=== Stated task ===
Can you show every line in the material below that contains the word "name"? Copy each of those lines in full.

=== Data supplied ===
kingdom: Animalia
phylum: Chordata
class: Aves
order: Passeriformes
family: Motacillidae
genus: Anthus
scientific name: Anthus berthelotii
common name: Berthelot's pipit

==

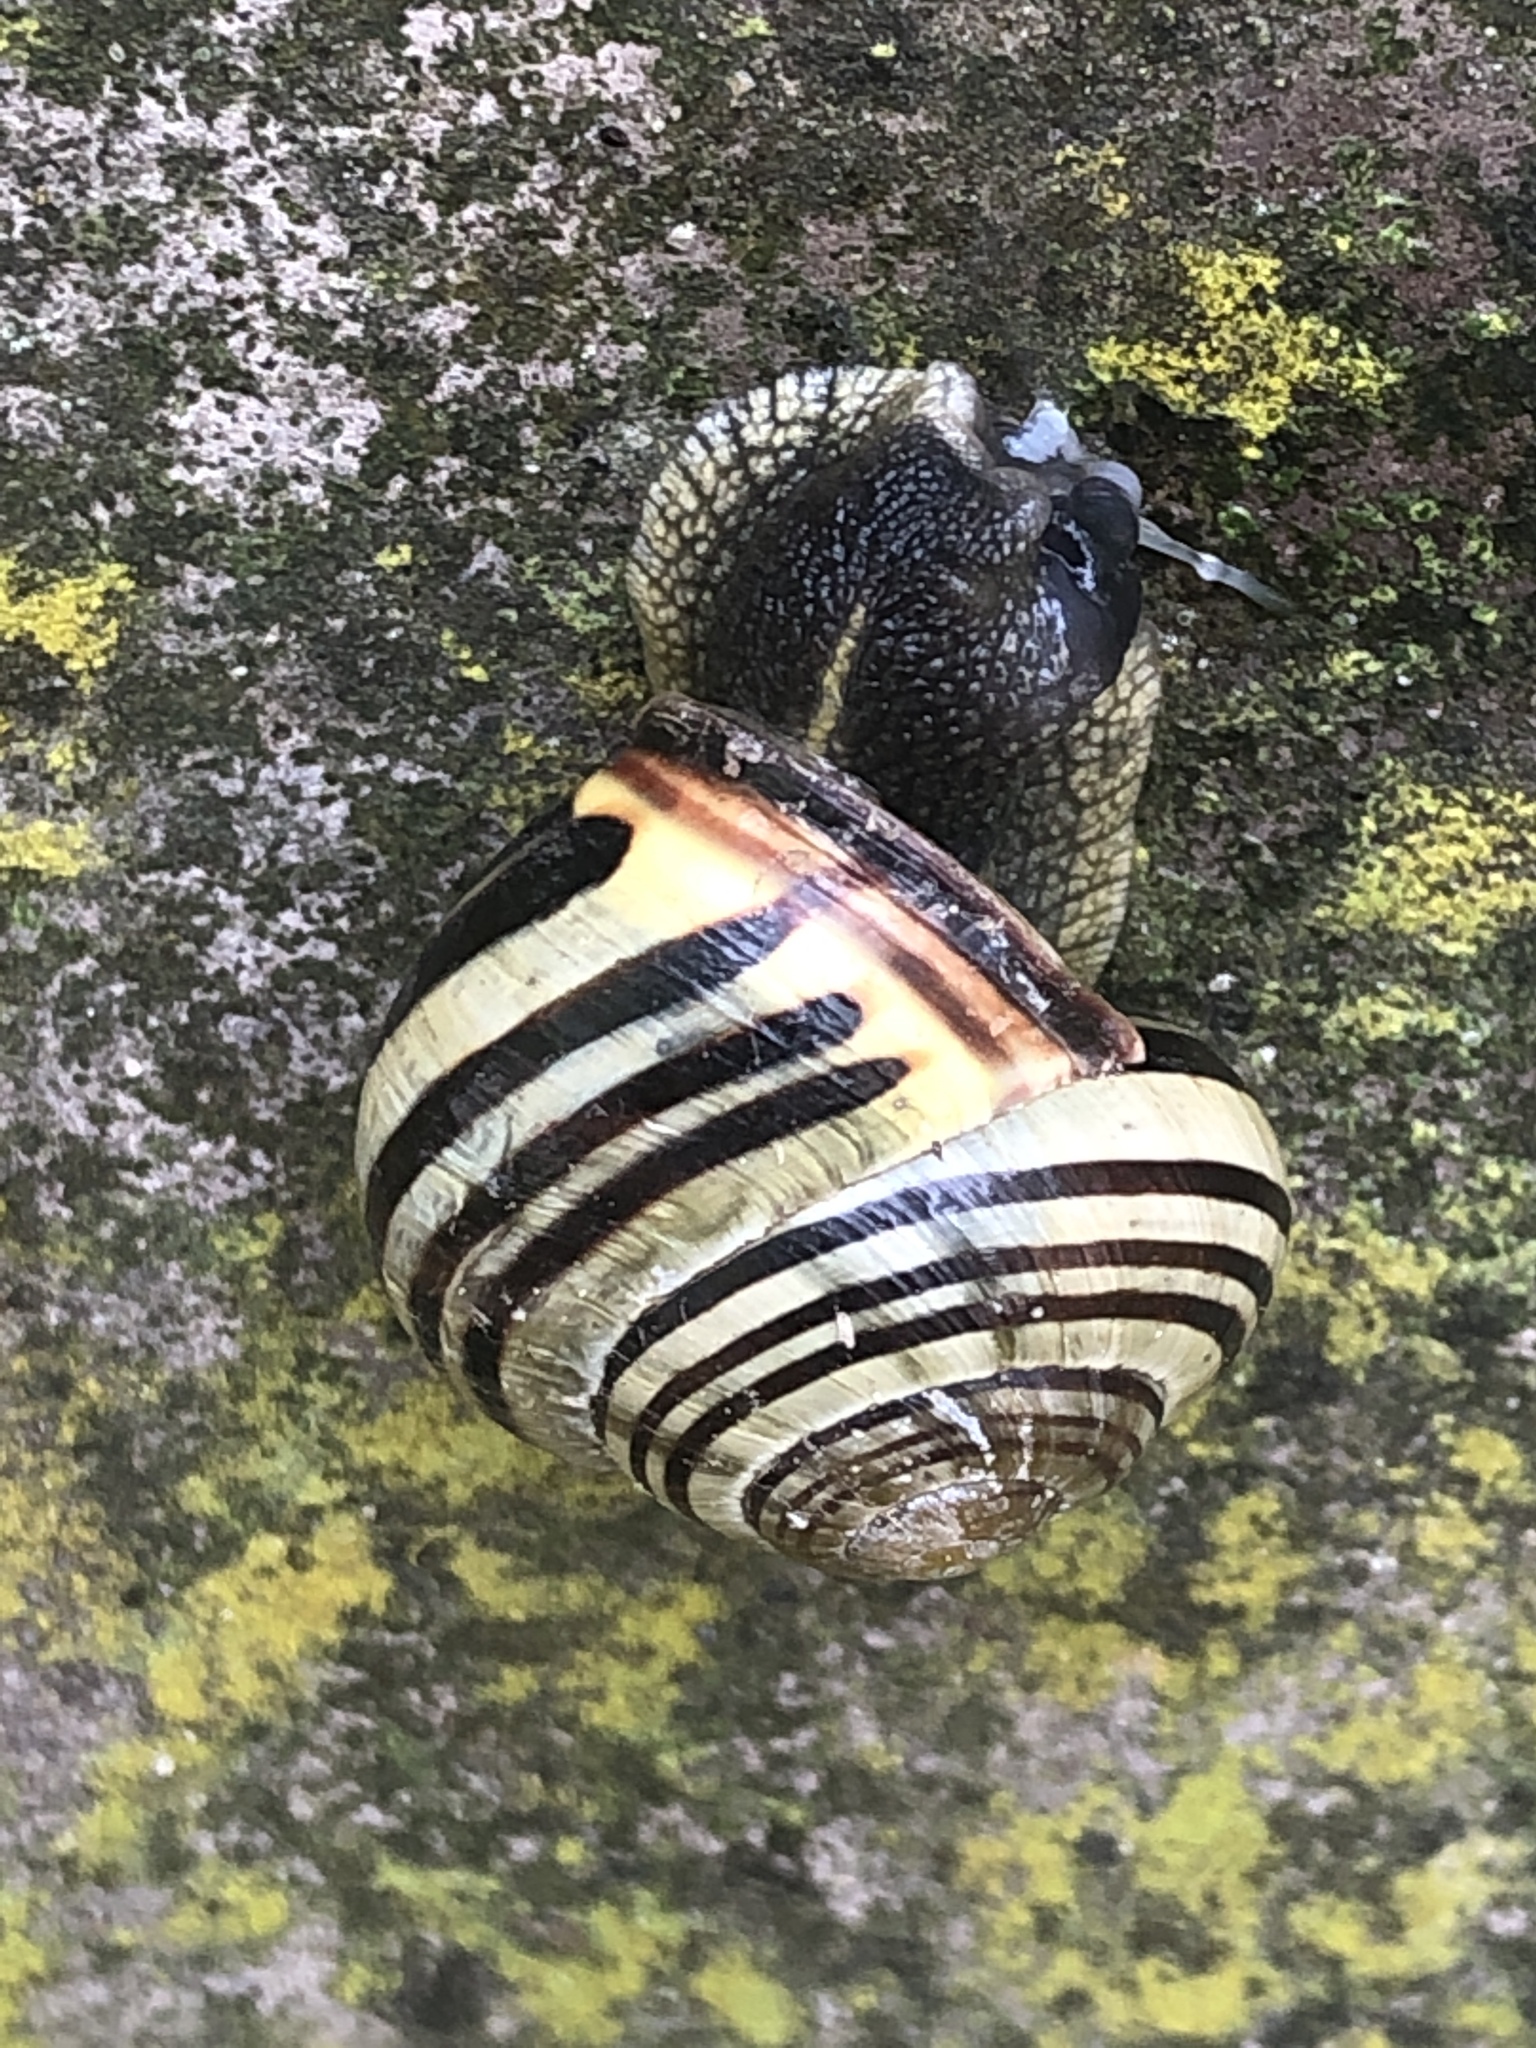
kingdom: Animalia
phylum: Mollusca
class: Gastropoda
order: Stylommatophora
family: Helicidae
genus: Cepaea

--

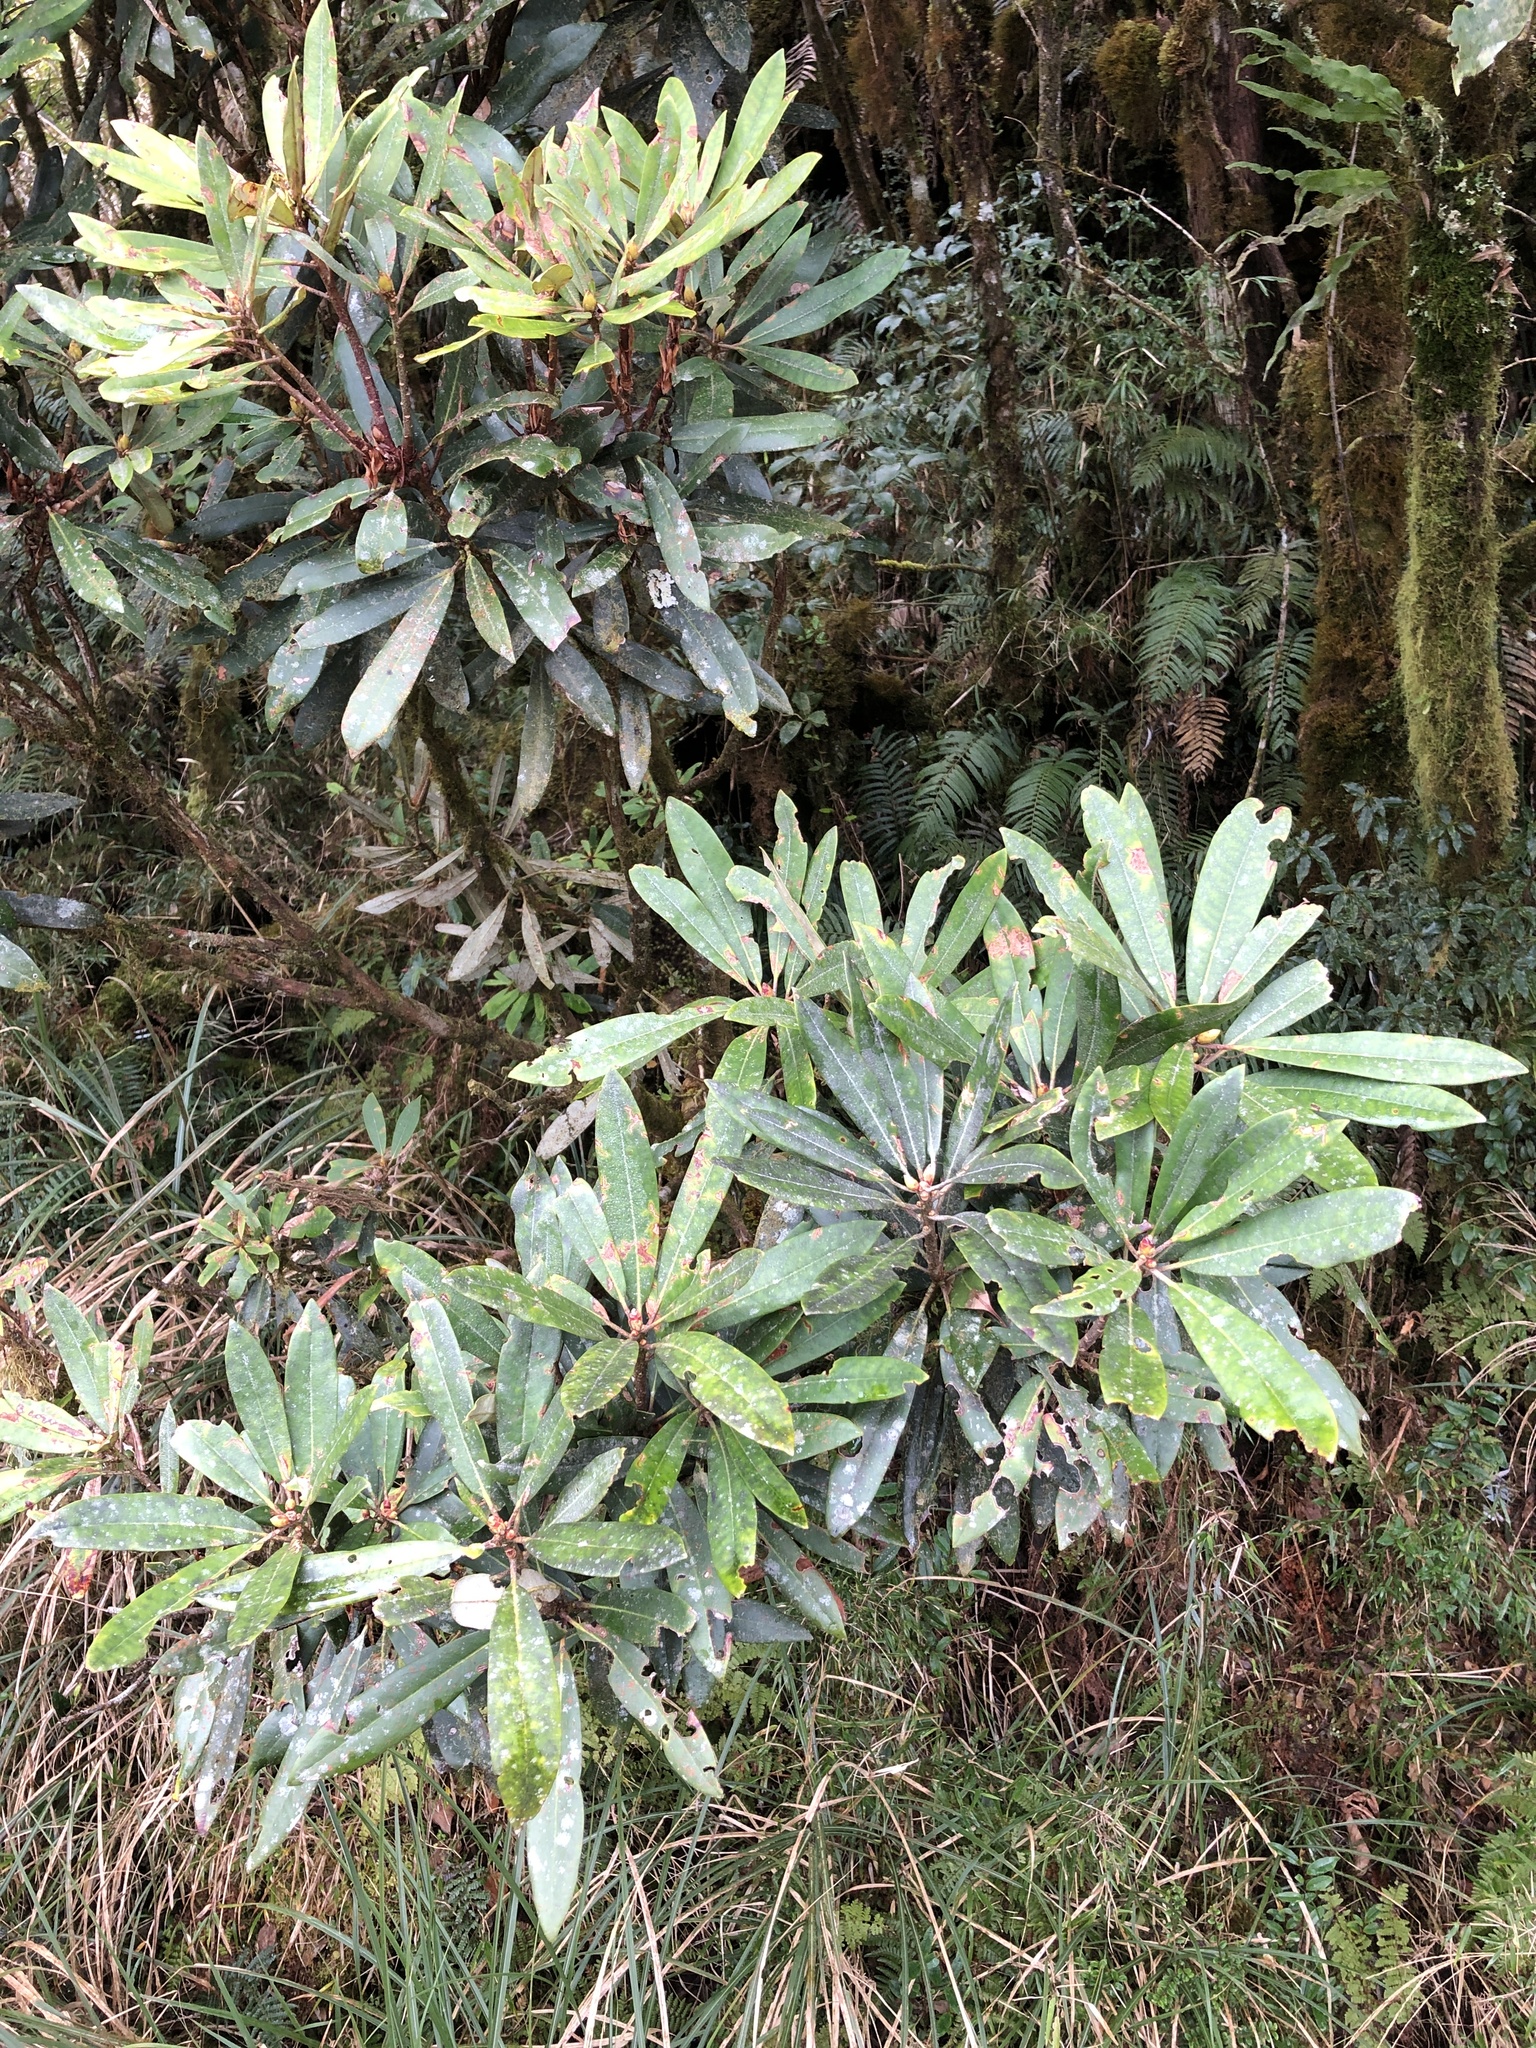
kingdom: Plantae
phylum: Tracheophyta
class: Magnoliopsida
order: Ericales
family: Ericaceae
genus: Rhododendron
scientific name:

=== Full solution ===
scientific name: Anthus berthelotii
common name: Berthelot's pipit
scientific name:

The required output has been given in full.